Red Crossing: Nick Tobier and Roland Graf at the Split Biennial
This year, Red Crossing, a participatory public art project by Stamps Professors Nick Tobier and Roland Graf, transformed the ancient Peristyl of Split — a UNESCO World Heritage site at the heart of Diocletian’s Palace — into a space of community and creativity.
As part of the 42nd Split Salon, themed REGENERATION, the project invited participants to collectively raise a buoyant red walkway, reshaping the historic square into a vibrant zone of cooperation and joy. Drawing inspiration from Split’s traditional game of picking — where players collaborate to keep a ball aloft in shallow water—Red Crossing encouraged teams to find rhythms, blending individual expression with collective action.
The project redefines the role of public spaces, moving beyond spectatorship to active participation. Echoing Brett Rolfe’s concept of “innovative hothouses,” Red Crossing demonstrates how small, creative actions can spark powerful, joyful, and transformative moments in real life. With minimal material and willing collaborators, these acts offer a vision of inclusion, challenging the displacement and commercialization caused by mass tourism in Split’s urban core.
This intervention aligns with a historical dialogue of artistic actions in Split, including the 1968 Red Peristyl, a radical act of painting the square red to disrupt order and decorum. Subsequent works, such as Ante Kuštre’s Green Peristyl (1988) and Igor Grubić’s Black Sphere (1998), continued to interrogate authority, consumption, and environmental themes. With Red Crossing, Tobier and Graf engage this legacy, offering a participatory antidote to the creeping spectatorship and commerce dominating public spaces.

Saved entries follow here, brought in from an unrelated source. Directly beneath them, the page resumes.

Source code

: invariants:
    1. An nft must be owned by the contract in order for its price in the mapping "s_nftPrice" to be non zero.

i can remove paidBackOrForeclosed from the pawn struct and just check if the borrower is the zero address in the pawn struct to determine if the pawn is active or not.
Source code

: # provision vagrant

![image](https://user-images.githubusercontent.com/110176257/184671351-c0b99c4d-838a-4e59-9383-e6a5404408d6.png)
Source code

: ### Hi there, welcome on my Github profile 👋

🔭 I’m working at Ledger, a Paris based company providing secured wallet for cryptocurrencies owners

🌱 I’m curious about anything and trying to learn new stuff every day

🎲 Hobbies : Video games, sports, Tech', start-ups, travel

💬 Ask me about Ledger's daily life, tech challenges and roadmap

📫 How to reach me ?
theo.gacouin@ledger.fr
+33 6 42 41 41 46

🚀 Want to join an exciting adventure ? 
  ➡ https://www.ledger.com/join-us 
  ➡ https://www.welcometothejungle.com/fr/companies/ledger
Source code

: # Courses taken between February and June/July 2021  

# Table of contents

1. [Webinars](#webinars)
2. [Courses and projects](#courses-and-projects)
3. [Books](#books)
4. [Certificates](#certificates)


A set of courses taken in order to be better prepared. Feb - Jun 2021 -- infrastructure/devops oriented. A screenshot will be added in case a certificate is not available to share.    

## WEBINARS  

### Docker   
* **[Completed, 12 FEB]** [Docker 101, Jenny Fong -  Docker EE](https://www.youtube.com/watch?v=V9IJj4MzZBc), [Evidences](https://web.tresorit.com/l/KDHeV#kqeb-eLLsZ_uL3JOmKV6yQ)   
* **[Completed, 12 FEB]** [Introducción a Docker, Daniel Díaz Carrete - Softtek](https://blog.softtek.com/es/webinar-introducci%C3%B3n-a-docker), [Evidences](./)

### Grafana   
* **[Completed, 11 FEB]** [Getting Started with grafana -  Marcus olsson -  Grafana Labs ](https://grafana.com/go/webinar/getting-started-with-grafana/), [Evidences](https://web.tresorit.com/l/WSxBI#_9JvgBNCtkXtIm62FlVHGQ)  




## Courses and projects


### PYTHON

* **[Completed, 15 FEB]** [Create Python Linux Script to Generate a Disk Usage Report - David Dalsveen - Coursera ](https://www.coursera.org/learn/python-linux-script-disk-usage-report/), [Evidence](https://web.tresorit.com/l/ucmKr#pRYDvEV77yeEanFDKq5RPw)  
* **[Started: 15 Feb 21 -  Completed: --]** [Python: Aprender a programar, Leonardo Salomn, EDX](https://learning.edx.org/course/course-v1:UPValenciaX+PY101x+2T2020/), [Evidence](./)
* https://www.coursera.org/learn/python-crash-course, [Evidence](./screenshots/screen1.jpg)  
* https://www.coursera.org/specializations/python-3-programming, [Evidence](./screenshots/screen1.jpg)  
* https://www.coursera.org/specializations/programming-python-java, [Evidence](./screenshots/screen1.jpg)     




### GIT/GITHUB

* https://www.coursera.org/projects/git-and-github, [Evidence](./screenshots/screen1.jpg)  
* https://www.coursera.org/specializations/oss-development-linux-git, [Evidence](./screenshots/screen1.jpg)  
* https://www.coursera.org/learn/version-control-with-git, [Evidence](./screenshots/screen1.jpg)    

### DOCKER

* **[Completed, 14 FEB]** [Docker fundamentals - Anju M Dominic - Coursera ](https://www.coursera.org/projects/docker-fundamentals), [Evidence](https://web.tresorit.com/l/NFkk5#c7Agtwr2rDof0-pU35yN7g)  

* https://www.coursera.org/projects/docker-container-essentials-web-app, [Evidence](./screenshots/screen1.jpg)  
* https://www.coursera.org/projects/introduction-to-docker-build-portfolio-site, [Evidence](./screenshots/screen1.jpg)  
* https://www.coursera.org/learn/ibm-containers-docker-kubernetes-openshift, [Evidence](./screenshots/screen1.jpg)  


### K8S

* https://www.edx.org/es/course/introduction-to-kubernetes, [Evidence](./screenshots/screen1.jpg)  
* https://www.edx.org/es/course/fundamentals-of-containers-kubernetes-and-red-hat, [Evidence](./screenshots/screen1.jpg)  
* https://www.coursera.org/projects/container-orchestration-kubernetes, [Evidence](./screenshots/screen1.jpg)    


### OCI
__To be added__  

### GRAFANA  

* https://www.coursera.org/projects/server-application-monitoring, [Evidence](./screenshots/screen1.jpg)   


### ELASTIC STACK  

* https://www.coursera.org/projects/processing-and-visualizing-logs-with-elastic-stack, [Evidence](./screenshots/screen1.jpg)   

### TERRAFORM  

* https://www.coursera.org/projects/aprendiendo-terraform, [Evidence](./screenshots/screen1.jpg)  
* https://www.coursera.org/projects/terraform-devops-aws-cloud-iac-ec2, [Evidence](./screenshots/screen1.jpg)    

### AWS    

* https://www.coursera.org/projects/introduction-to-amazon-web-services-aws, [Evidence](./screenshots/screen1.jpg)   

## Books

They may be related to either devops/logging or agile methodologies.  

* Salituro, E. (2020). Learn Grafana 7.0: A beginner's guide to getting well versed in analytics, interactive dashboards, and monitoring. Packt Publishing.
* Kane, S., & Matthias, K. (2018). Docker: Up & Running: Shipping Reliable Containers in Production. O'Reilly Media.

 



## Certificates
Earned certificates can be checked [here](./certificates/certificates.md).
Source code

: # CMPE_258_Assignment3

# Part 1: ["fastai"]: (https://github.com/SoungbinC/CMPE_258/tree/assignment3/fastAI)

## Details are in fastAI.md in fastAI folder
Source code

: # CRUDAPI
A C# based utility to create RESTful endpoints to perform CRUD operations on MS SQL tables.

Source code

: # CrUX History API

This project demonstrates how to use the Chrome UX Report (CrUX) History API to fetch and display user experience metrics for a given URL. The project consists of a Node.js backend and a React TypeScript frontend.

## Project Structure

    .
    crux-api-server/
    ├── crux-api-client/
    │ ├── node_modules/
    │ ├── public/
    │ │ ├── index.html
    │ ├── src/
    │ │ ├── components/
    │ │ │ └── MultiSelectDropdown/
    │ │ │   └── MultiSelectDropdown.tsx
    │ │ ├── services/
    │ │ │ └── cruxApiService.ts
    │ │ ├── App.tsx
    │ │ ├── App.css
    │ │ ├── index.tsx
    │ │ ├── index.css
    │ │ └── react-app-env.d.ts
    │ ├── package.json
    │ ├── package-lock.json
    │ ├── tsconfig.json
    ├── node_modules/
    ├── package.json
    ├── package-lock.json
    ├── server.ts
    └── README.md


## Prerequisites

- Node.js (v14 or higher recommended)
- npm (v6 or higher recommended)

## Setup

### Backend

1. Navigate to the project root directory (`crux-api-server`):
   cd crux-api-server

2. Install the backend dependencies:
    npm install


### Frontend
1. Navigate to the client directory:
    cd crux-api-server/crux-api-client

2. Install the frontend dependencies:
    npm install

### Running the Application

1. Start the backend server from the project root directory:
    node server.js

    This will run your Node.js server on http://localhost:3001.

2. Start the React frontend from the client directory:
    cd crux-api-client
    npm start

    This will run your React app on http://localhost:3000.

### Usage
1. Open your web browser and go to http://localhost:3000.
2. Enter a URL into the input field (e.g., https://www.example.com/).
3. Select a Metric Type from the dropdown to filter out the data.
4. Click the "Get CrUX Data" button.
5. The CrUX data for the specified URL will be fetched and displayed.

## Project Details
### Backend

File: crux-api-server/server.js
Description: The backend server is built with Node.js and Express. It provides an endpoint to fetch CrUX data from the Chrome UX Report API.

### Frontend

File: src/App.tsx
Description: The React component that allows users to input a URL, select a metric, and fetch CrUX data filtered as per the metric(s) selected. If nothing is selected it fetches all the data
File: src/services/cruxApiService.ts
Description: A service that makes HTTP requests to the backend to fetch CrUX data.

Part of the Split Salon’s broader exploration of renewal and transformation, Red Crossing embodies the Salon’s mission to tackle contemporary global and local issues — environmental sustainability, socio-political change, and urban revitalization — through creative and often poetic interventions. The 42nd Split Salon, under the curatorial leadership of Jasmine Šarić, represents a landmark in Dalmatian art, showcasing works across the city and inviting artists and the public to reimagine the role of art in shaping society.